Julien Dreher: “Everyone can and should be a manager”

Julien Dreher Everyone can and should be a manager

L’Express: You are publishing a book to put an end to “hierarchical management”. What does this expression mean?

Julien Dréher: This is management as we know it in almost all our companies and to which we have become accustomed for the better, but above all for the worse… This relationship of subordination was set up in a context of assembly line production . The human, its creativity and its convictions had to be prevented by a strict hierarchical structure. It was therefore originally designed to control employees, not only out of fear of idleness or sabotage, but above all out of fear that they would take initiatives or express their singularities.

One hundred years later, this almost unchanged system is no longer suitable. In a digital world that has become multilateral and changing, we need people and their ability to invent but also to learn. The managerial relationship has become an unbearable burden: employees have to put up with a framework that hinders and infantilizes them, and managers have to take on a mission that has become almost impossible.

Why is employee autonomy so essential?

There is no cooperation and innovation without autonomy. The new dynamics are not predictive, they are not obtained by systematic control but by commitment and empowerment. The companies that do well are those that know how to make many small, quick and reversible decisions to adapt to changes and the vagaries of the field. This cannot be done without extensive team empowerment. There is also a change in the expectations and thresholds of employee requirements. We bear less and less to receive very imperfect major decisions that come from above and that we must undergo on a daily basis without being able to adjust them to our personal or collective context.

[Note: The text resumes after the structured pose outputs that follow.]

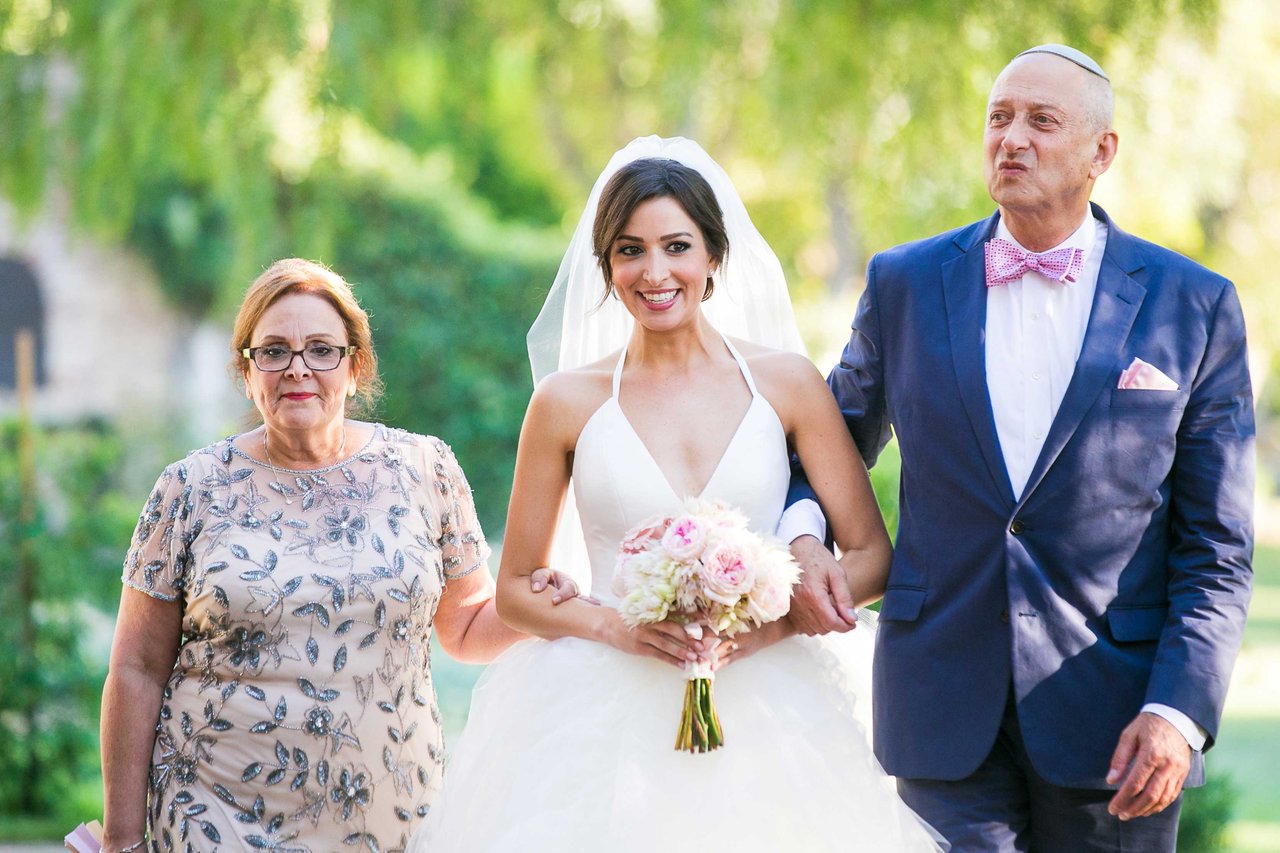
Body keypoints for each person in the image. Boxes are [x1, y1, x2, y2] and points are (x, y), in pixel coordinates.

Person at [408, 137, 945, 852]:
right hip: (595, 710)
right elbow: (514, 590)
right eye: (629, 250)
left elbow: (873, 556)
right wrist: (613, 626)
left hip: (770, 703)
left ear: (714, 257)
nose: (654, 271)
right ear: (606, 266)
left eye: (676, 246)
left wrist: (771, 624)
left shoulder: (785, 384)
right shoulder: (565, 402)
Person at [784, 44, 1254, 851]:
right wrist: (802, 533)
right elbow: (824, 438)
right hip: (941, 707)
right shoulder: (904, 283)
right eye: (999, 118)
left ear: (1102, 151)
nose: (1012, 139)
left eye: (1042, 121)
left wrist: (1178, 711)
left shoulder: (1195, 305)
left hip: (1120, 720)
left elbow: (1217, 545)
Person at [99, 259, 578, 853]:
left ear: (355, 367)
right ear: (247, 372)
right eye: (273, 351)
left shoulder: (426, 470)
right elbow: (136, 669)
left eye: (321, 349)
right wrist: (121, 839)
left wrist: (538, 602)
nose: (297, 368)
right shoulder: (189, 489)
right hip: (215, 812)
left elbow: (464, 627)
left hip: (392, 814)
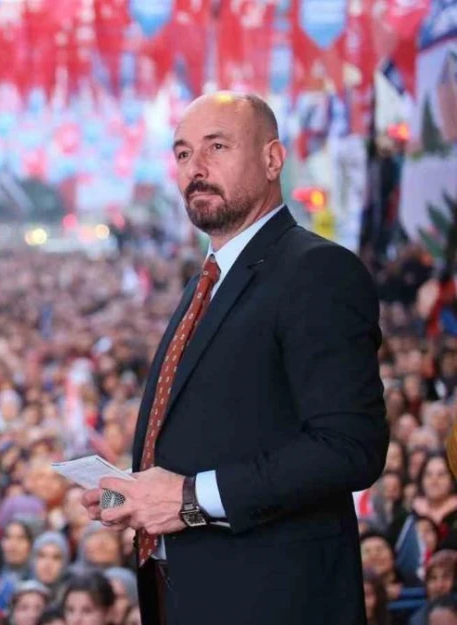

You plead for employees to choose their own manager…

The challenge for management is no longer to control but to help employees. And since their needs are multiple, management must be too. First, a collaborator must have several managers. Then, employees are adults and know better than anyone who and when they want to be accompanied. In your life, you choose your doctors, your baker and you also decide when you need to go. It is not a third person who can know it better than you. Is it so different in the professional setting?

Julien Dréher

© / @ Eyrolles

What would the ideal manager look like?

Potentially, to all employees! From the moment you consider that managing means promoting collective work or supporting employees, everyone can and even must play this role. This approach seems more realistic to me than a minority of superhero managers having to deal with all the problems of a team. It is up to everyone to seek the right colleague according to their activities and needs. With this approach, everyone wins, including the company, which benefits from more motivated and more efficient employees.

All managers! Renouncing subordination to free cooperation in the company, by Julien Dréher. Editions Eyrolles. Release May 11.